NJ Drivers Need Some Clues

NJ Drivers Need Some Clues

And anger management, too. This happened yesterday, but I didn’t get around to blogging it. I was out and about running errands, and the local roads seemed particularly crowded, and idiocy abounded.

First, I was heading south on Hooper Ave., in the center lane, when I saw ambulance lights flashing. The people to the right pulled over, the people to the left drove up onto the grass median, and I pulled into the right lane. The guy behind me, who was directly in front of the ambulance, sloooowwwwllly pulled ahead until he’d gotten in front of all the cars that had pulled out of the way, and then finally let the ambulance go. Nice, mister. You’d better hope your soul brother or sister isn’t in front of you when you need to go to the emergency room in an ambulance.

So then I hit Route 37, looking for a store that had a good price on something I wanted to get. I get out to the place, and the only driveway I can see is clearly marked “one way, exit only”. I was already slowed down with my signal on, so I continued, thinking that the entrance must a a second driveway. No second driveway. I’m not speeding up, because I now want to get off on a side street to see if there’s a back entrance, and if not, there’s a u-turn at the light a couple hundred feet away. The dude behind me in the black Jaguar was none too happy about this, and he was making sure I knew it. (The light is red at this point, too, I should mention. . .) Honking, screaming, about to burst an anuerism for sure. Now I tend to see people who are driving slowly, slowing down at curb cuts and signs as probably being lost or looking for landmarks, and I drop back to give them room. It’s obvious to me that not only are they likely to see what they’re looking for and move suddenly, but also that they’re a little distracted already, trying to find an unfamiliar place, and you really don’t want to make it worse by trying to intimidate them. Mr. Jaguar apparently has a completely different take on this. He got in his final rampage at the u-turn. Around here, the jughandle is universal, but not consistent. You don’t know until the last minute if it’s going to be before the light, after the light, a dedicated turn, or a bunch of signs taking you through local roads. On top of that, most of them start as one lane and divide up into as many as four (sometimes five) and you don’t know until you’re almost all the way around if you have dedicated left or right lanes, or if they’re combined, etc. Logically, the cars moving from the single lanes would move into the dedicated lanes in order, but Mr. Jaguar is in high dudgeon by now, and drives up onto the grass to pass me on the left as I attempt to get into the straight/left lane. In case I haven’t figured out yet what an idiot he thinks I am, he stops next to me, partly on the grass, leans on the horn a half dozen times, then leans over the passenger seat to scream and gesticulate at me. (I really felt like blowing him a kiss at that point) I think he didn’t read my bumper sticker that says “Has Anger Solved Your Other Problems?”

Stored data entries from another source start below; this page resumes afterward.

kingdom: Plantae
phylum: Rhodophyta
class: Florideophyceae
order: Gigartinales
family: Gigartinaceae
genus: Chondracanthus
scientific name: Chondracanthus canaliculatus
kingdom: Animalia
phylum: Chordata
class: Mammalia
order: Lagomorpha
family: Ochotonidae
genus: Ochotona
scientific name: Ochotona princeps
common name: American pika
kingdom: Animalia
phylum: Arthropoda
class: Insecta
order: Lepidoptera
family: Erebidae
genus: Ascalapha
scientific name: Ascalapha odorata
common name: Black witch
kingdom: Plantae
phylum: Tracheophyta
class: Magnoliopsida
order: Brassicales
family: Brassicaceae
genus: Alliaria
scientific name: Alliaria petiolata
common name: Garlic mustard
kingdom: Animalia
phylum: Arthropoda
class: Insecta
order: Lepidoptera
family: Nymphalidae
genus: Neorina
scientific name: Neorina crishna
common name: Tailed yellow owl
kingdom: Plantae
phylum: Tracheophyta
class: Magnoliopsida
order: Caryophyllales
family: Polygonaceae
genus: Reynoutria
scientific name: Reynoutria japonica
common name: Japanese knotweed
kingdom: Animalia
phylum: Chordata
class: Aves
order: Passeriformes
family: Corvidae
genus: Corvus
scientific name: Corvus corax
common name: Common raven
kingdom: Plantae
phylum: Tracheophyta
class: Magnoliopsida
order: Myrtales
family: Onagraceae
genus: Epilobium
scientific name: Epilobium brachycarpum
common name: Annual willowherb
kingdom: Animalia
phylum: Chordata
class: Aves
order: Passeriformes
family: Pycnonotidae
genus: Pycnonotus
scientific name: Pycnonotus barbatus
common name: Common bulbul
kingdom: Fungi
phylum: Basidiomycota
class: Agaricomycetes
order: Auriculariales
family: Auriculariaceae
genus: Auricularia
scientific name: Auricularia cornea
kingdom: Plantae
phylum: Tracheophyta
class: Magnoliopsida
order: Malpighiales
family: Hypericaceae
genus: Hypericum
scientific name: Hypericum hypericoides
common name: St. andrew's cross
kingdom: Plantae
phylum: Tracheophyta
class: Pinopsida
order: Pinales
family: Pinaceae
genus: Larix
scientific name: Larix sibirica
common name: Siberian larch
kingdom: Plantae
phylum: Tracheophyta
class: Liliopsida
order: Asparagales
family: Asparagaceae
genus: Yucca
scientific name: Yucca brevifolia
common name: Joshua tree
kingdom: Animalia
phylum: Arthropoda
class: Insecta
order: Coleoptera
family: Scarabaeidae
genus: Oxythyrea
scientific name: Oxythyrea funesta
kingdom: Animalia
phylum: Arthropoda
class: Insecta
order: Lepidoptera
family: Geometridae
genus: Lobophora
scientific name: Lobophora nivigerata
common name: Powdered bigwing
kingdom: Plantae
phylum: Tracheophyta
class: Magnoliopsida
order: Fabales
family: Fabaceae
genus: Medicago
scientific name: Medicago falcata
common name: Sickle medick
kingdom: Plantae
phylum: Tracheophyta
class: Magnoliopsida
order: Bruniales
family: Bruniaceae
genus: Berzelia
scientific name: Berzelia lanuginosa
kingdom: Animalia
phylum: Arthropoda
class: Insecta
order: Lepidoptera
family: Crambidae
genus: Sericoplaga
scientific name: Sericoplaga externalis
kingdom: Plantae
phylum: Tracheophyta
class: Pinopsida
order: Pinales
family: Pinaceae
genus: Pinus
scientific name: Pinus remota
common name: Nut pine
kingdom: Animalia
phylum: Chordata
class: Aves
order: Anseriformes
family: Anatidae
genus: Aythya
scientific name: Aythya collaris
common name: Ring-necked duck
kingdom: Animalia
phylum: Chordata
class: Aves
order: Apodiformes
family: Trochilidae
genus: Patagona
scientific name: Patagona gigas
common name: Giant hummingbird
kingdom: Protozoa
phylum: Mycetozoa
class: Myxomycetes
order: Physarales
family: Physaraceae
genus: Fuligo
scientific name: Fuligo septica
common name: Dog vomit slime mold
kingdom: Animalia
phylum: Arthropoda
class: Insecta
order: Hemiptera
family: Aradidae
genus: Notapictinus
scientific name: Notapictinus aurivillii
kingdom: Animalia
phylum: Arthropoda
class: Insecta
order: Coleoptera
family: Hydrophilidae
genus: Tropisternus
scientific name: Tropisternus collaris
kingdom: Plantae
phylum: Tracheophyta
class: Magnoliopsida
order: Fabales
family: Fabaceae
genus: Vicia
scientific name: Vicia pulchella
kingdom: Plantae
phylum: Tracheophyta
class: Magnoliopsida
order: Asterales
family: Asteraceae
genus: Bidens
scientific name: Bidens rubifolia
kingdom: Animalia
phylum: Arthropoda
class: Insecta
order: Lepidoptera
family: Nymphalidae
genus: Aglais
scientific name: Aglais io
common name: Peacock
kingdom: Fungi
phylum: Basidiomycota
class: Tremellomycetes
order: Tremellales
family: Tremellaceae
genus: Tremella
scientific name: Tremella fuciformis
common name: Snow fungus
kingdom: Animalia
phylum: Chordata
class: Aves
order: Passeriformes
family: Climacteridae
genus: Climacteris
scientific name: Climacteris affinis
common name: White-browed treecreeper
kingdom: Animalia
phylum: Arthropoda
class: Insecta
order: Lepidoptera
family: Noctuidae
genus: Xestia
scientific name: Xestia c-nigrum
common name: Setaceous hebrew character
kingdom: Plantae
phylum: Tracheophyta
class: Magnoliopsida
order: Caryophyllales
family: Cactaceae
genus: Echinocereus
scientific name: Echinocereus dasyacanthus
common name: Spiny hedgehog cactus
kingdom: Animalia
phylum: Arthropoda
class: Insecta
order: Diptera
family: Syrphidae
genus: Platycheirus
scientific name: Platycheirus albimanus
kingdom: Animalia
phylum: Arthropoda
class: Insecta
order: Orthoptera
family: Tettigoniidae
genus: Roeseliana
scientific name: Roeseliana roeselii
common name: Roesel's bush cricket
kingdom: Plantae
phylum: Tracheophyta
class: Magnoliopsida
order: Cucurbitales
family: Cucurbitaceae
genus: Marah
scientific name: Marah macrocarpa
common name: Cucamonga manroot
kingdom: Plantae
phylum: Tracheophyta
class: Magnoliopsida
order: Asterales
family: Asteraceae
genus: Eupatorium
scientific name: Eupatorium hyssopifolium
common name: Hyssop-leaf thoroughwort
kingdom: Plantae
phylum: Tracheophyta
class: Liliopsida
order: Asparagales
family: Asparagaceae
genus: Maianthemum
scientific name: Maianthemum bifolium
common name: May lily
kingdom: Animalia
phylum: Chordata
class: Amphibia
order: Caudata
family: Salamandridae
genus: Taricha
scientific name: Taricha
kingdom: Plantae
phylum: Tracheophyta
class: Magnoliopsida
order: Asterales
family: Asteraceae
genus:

Eventually, I get back around, figure out that to get to this store you have to enter the parking lot of the store next door and drive all the way through it – it’s not marked at all. It turned out to be not what I wanted, but that’s OK. At least now I knew how the jughandle was set up! I get back onto 37, and I’m in the left lane. There’s some traffic several hundred feet in front of me, not much behind, until a woman in a Volvo SUV comes right up on my tail. OK, no big deal, I pull to the center to let her pass. She does, but as soon as she’s a foot or two in front of me, she pulls into my lane. And slows down. A lot. Then cuts off someone in the right lane and comes almost to a stop, then dashes into the far right lane to exit. As I said, there was not much behind me at all, and the signs for the exit were not hard to see, but she had to be in the front. *sigh*

You know, I really do enjoy driving most of the time, but some days I wonder why. There are far too many people who seem to consider it a competitive sport.